I actually had it wrong regarding generic type instances; they are indeed possible in Scala 2:
implicit def genericOrdering[A] = new Ordering[A] { def compare(x: A, b: Y) = 0 }
I assumed they don’t work as I couldn’t compile them previously due to ():
implicit def genericOrdering[A]() = ...
Talk about confusing syntax… anyway I’ve updated the proposal to reflect that.
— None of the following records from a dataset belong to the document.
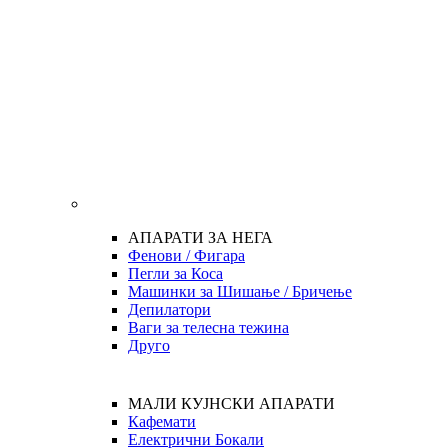
АПАРАТИ ЗА НЕГА
Фенови / Фигара
Пегли за Коса
Машинки за Шишање / Бричење
Депилатори
Ваги за телесна тежина
Друго
МАЛИ КУЈНСКИ АПАРАТИ
Кафемати
Електрични Бокали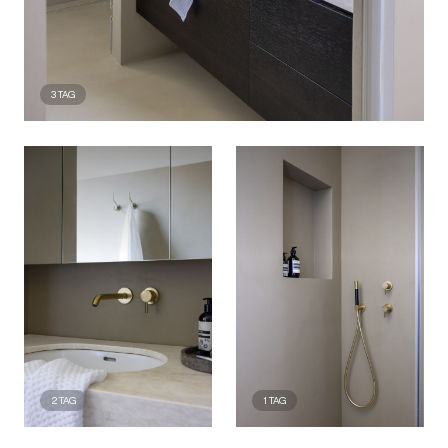
3
TAG
2
TAG
1
TAG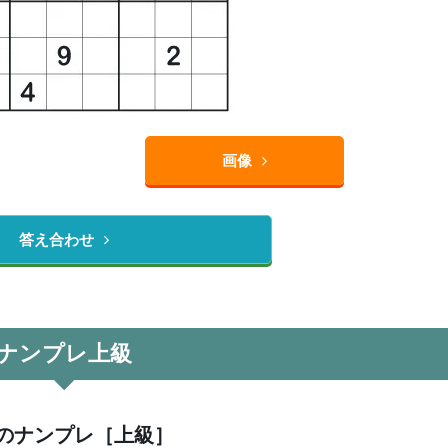
画像
答え合わせ
ナンプレ上級
のナンプレ［上級］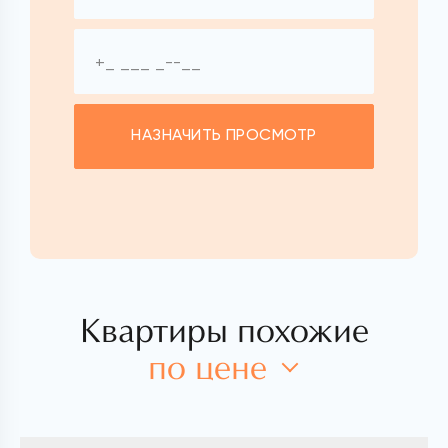
НАЗНАЧИТЬ ПРОСМОТР
Квартиры похожие
по цене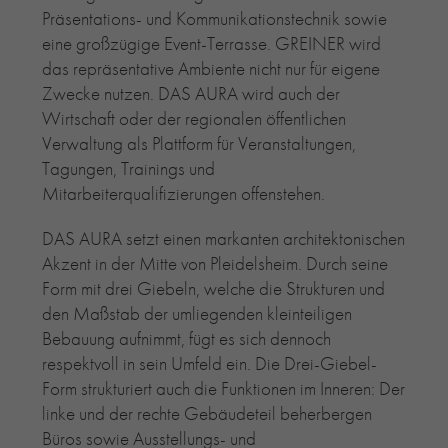
Präsentations- und Kommunikationstechnik sowie
eine großzügige Event-Terrasse. GREINER wird
das repräsentative Ambiente nicht nur für eigene
Zwecke nutzen. DAS AURA wird auch der
Wirtschaft oder der regionalen öffentlichen
Verwaltung als Plattform für Veranstaltungen,
Tagungen, Trainings und
Mitarbeiterqualifizierungen offenstehen.
DAS AURA setzt einen markanten architektonischen
Akzent in der Mitte von Pleidelsheim. Durch seine
Form mit drei Giebeln, welche die Strukturen und
den Maßstab der umliegenden kleinteiligen
Bebauung aufnimmt, fügt es sich dennoch
respektvoll in sein Umfeld ein. Die Drei-Giebel-
Form strukturiert auch die Funktionen im Inneren: Der
linke und der rechte Gebäudeteil beherbergen
Büros sowie Ausstellungs- und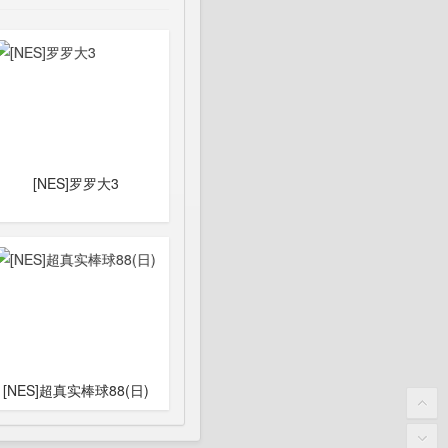
[NES]罗罗大3
[NES]超真实棒球88(日)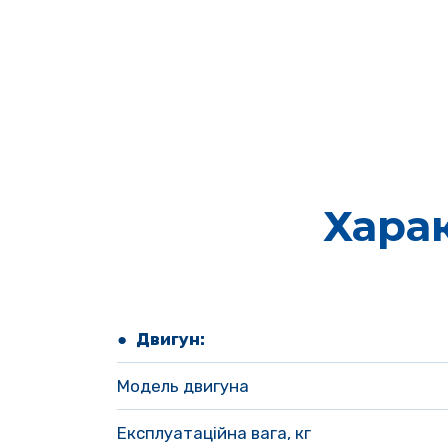
Хара
● Двигун:
Модель двигуна
Експлуатаційна вага, кг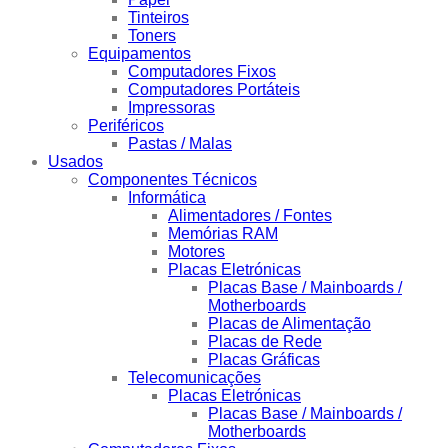
Tinteiros
Toners
Equipamentos
Computadores Fixos
Computadores Portáteis
Impressoras
Periféricos
Pastas / Malas
Usados
Componentes Técnicos
Informática
Alimentadores / Fontes
Memórias RAM
Motores
Placas Eletrónicas
Placas Base / Mainboards /
Motherboards
Placas de Alimentação
Placas de Rede
Placas Gráficas
Telecomunicações
Placas Eletrónicas
Placas Base / Mainboards /
Motherboards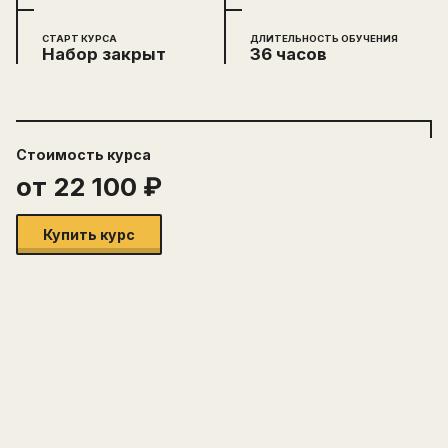
СТАРТ КУРСА
ДЛИТЕЛЬНОСТЬ ОБУЧЕНИЯ
Набор закрыт
36 часов
Стоимость
курса
от
22 100
₽
Купить курс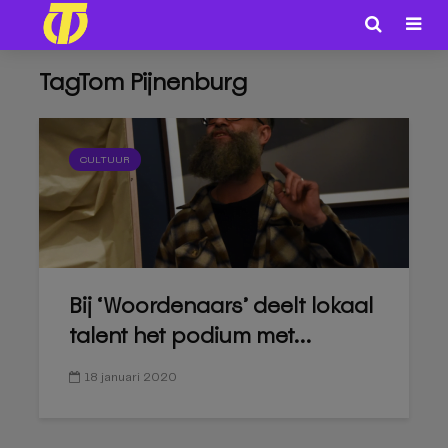
TagTom Pijnenburg
CULTUUR
Bij ‘Woordenaars’ deelt lokaal
talent het podium met...
18 januari 2020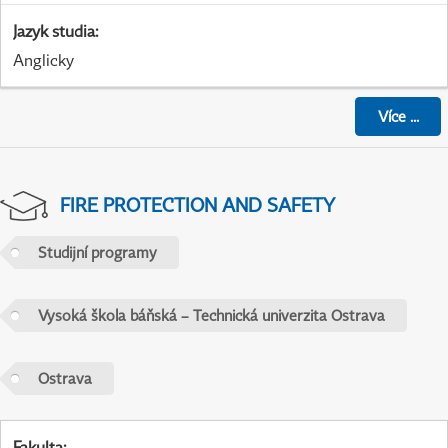
Jazyk studia
:
Anglicky
Více
...
FIRE PROTECTION AND SAFETY
Studijní programy
Vysoká škola báňská – Technická univerzita Ostrava
Ostrava
Fakulta
: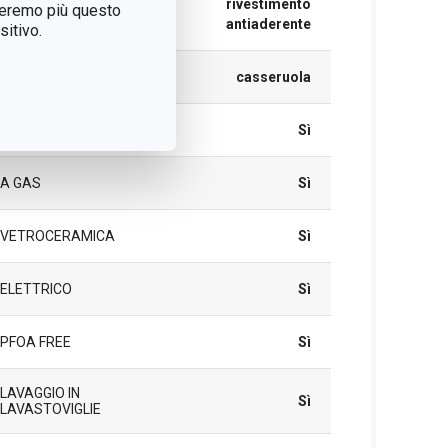
rivestimento
treremo più questo
antiaderente
itivo.
TIPO
casseruola
A INDUZIONE
Sì
A GAS
Sì
VETROCERAMICA
Sì
ELETTRICO
Sì
PFOA FREE
Sì
LAVAGGIO IN
Sì
LAVASTOVIGLIE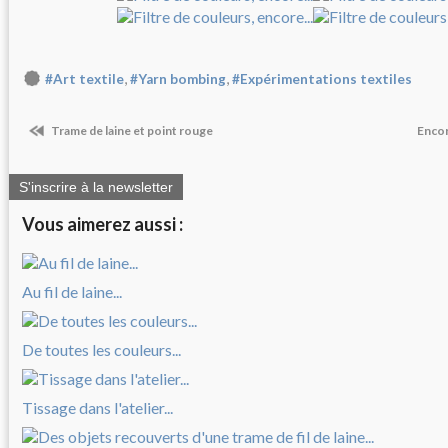
,
,
#Art textile
#Yarn bombing
#Expérimentations textiles
Trame de laine et point rouge
Encor
S'inscrire à la newsletter
Vous aimerez aussi :
Au fil de laine...
De toutes les couleurs...
Tissage dans l'atelier...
Also, I would like to hear what any of you think about not allowing extensions of generics:
extension Ops[A] extends A
My main concern with this capability – which is available in Scala 2 – is that it allows to introduce type classes silently, without bounding them:
lens Eql {
extension EqlOps[A] extends A {
def ==[B]<Eql[A, B]>(b: B) = Eql.areEqual(this, b)
}
typeinstance IntEql implements Eql[Int, Int] { ... }
}
object App {
1 == 2
}
lens App includes Eql
Useful, yes, but perhaps a bit too invisible and confusing?
If I’m understanding correctly, disallowing extension of generics would disallow postfix extensions like .some or .pure[F] from cats, which would be a deeply unpleasant hit to usability (particularly with the type inferencing issues around methods like foldLeft).
Is that a correct understanding?
It is, and if you have more useful examples like that then please let me know. I would like to think about it for a while.
Sure, there are a bunch of them.
Most are, like .some, intended to defeat overly-specific inferred types. Cats has .asRight[L] and .asLeft[R] for Either, and equivalent .invalid[V] and .valid[I] for Validated.
Scalatest includes a bunch to help fail gracefully while removing various levels of nesting, mostly overrides of .value, but notably .futureValue unwinds a future with a configurable timeout and make dealing with them in tests much easier.
Ones like .pure[F] are less common, but I’ve got one defined for Convertible, and they mostly are used when you need to invoke something with two types and one of them is bound to a parameter - no point in specifying the type manually if it can be inferred by anchoring the call to the relevant parameter.
I’ve edited the proposal and added the ability for extensions to extend completely generic types, just like with the old extensions (implicit class). It seems to me that despite being a somewhat more complex feature – and hence more confusing – it is still very useful and cannot be easily replaced.
That means the “multiversal equality” is now supported by this proposal as well, and that type classes don’t require any special “infix notation syntax”.
I’m playing with the idea of adding a capability to include lenses of entire packages:
lens MyApp includes org.thirdparty.extensions._
I imagine this would be somewhat a crucial feature; otherwise, users would need to manually include many lenses; or alternatively, library authors would need to work hard assembling user friendly lenses.
This further stretches the line between lens and object, or rather between implicit resolution and name resolution (import). Perhaps simple implicit resolution deserve the same less verbose syntax as imports provide for name resolution:
import Foo
// short for:
import name Foo
interpret org.thirdparty.typeclasses._
// short for:
import lens org.thirdparty.typeclasses._
I still believe it is essential to separate between name resolution and implicit resolutions using a different “import” keyword for either case, and by grouping “named objects” under a different component (object) than implicit interpretations (lens).
Also, implicit conflict resolution still need to be added to the language, and I find it easier – syntactically speaking – to make it part of the modular component (lens) rather than the resolution construct (interpret), but like with any syntax-related decision there is a lot of experimentation that needs to be done to assert which way is better.